How to define ordering

The class object that the ordering works upon is defined as below.

class Person
{
public:
string FirstName;
string SecondName;
Person(string firstName,string secondName):FirstName(firstName),SecondName(secondName){}
friend inline ostream& operator << (ostream & os,const Person& person)
{
os << person.SecondName << ", " << person.FirstName;
return os;
}
};

Given the current definition of Person, if we execute the following codes, the compiler will throw errors as Person does not explicitly define the relation between its instances.

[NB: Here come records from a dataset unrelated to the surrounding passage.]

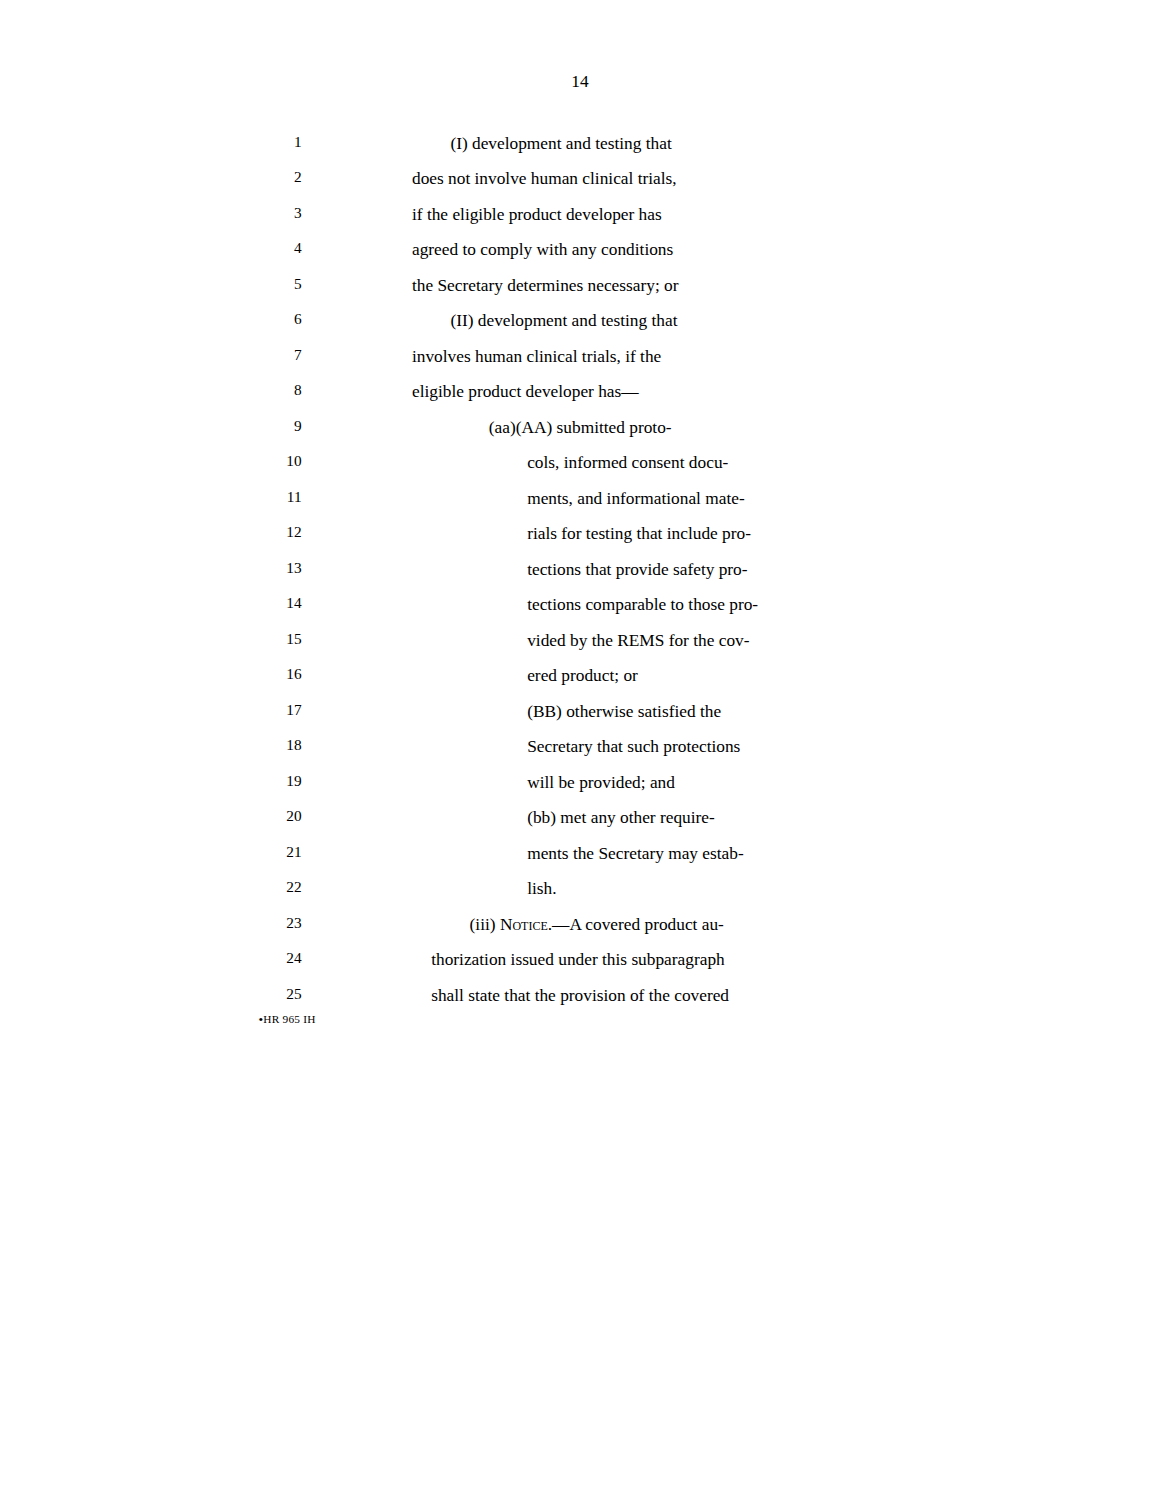14
| 1 | (I) development and testing that |
| 2 | does not involve human clinical trials, |
| 3 | if the eligible product developer has |
| 4 | agreed to comply with any conditions |
| 5 | the Secretary determines necessary; or |
| 6 | (II) development and testing that |
| 7 | involves human clinical trials, if the |
| 8 | eligible product developer has— |
| 9 | (aa)(AA) submitted proto- |
| 10 | cols, informed consent docu- |
| 11 | ments, and informational mate- |
| 12 | rials for testing that include pro- |
| 13 | tections that provide safety pro- |
| 14 | tections comparable to those pro- |
| 15 | vided by the REMS for the cov- |
| 16 | ered product; or |
| 17 | (BB) otherwise satisfied the |
| 18 | Secretary that such protections |
| 19 | will be provided; and |
| 20 | (bb) met any other require- |
| 21 | ments the Secretary may estab- |
| 22 | lish. |
| 23 | (iii) Notice. —A covered product au- |
| 24 | thorization issued under this subparagraph |
| 25 | shall state that the provision of the covered |
•HR 965 IH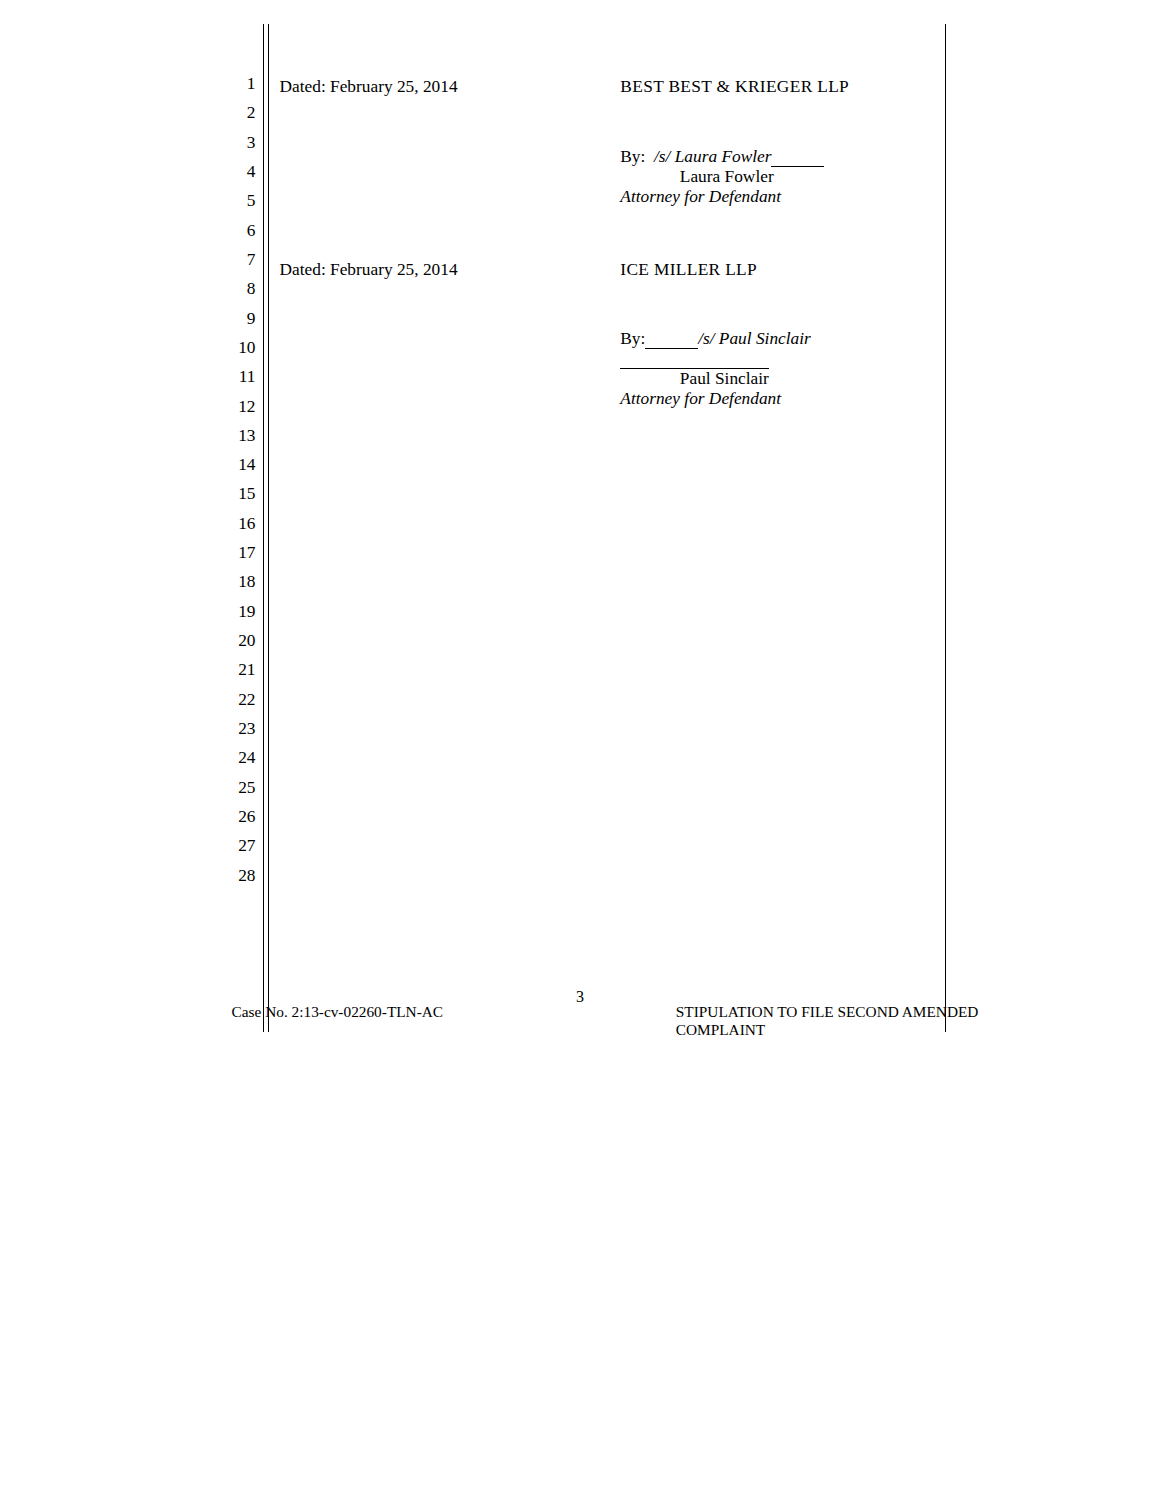1
2
3
4
5
6
7
8
9
10
11
12
13
14
15
16
17
18
19
20
21
22
23
24
25
26
27
28
Dated: February 25, 2014
BEST BEST & KRIEGER LLP
By: /s/ Laura Fowler
Laura Fowler
Attorney for Defendant
Dated: February 25, 2014
ICE MILLER LLP
By: /s/ Paul Sinclair
Paul Sinclair
Attorney for Defendant
3
Case No. 2:13-cv-02260-TLN-AC
STIPULATION TO FILE SECOND AMENDED
COMPLAINT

vector<Person> personList;
personList.push_back(Person("Tom","Green"));
personList.push_back(Person("Meimei","Han"));
personList.push_back(Person("Jim","Green"));
personList.push_back(Person("Leilei","Li"));
personList.push_back(Person("Tim","Green"));

sort(personList.begin(),personList.end());

for(vector<Person>::iterator iter = personList.begin() ; iter != personList.end() ; ++iter)
cout<<*iter<<endl;

Here we introduce three approaches to define an ordering (referencing
here). The desired relation is very straightforward. Two Person instances will be compared according to their second names, or if they are equal, compared according to their first names, i.e. in alphabetically ascending order. Consequently, the output should
be as:

Way 1. Overload operator <()

This method can be used if you want objects of a custom class to be able to be sorted naturally. By overloading "less than" (<) operator in either of the two following ways, you can define the natural relationship between the objects as expected.
Be sure to return false at the end to garantee Irreflexivity.

Syntax One:

friend bool operator < (const Person& first, const Person& second)
{
if(first.SecondName != second.SecondName)
return first.SecondName < second.SecondName;
if(first.FirstName != second.FirstName)
return first.FirstName < second.FirstName;
return false;
}

Syntax Two:

bool operator<(const Person& other) const
{
if(SecondName != other.SecondName)
return SecondName < other.SecondName;
if(FirstName != other.FirstName)
return FirstName < other.FirstName;
return false;
}

Way 2. Custom comparison function

This method is used especially when you are comparing built-in types, you cannot modify the class you are comparing, or you want to define another ordering besides its natural ordering. The custom comparison function will be explicitly passed to STL functions
as one argument.

Basically in our case, a comparison function is just a function that takes two Person as the parameters and returns a boolean indicating their relation. The prototype is:

bool func_name(const T& first, const T& second)

We can define such comparison function outside the class definition.

bool cmp_func(const Person& first, const Person& second)
{
if(first.SecondName != second.SecondName)
return first.SecondName < second.SecondName;
if(first.FirstName != second.FirstName)
return first.FirstName < second.FirstName;
return false;
}

Pass it to sort() as the third argument.

sort(personList.begin(),personList.end(),cmp_func);

Way 3. Define operator ()()

For STL container set, you can define the ordering through

set<int, bool (*)(Person, Person)> s(cmp_func);

Instead, you can use a functor, which is an object that can behave like a function. This is done by defining operator()() of the class. In this case, implement operator()() as a comparison function:

struct CmpFunctor
{
bool operator()(const Person& first, const Person& second)
{
if(first.SecondName != second.SecondName)
return first.SecondName < second.SecondName;
if(first.FirstName != second.FirstName)
return first.FirstName < second.FirstName;
return false;
}
};

Then you can pass this class as an argument to STL containers or functions

For set:

set<Person,CmpFunctor> personSet;

A functor can be used as an ordinary function by instantiating the class. For sort():

sort(personList.begin(),personList.end(),CmpFunctor());

In fact, STL has provided with many functors, such as greater<T>, less<T>, equal_to<T>, etc.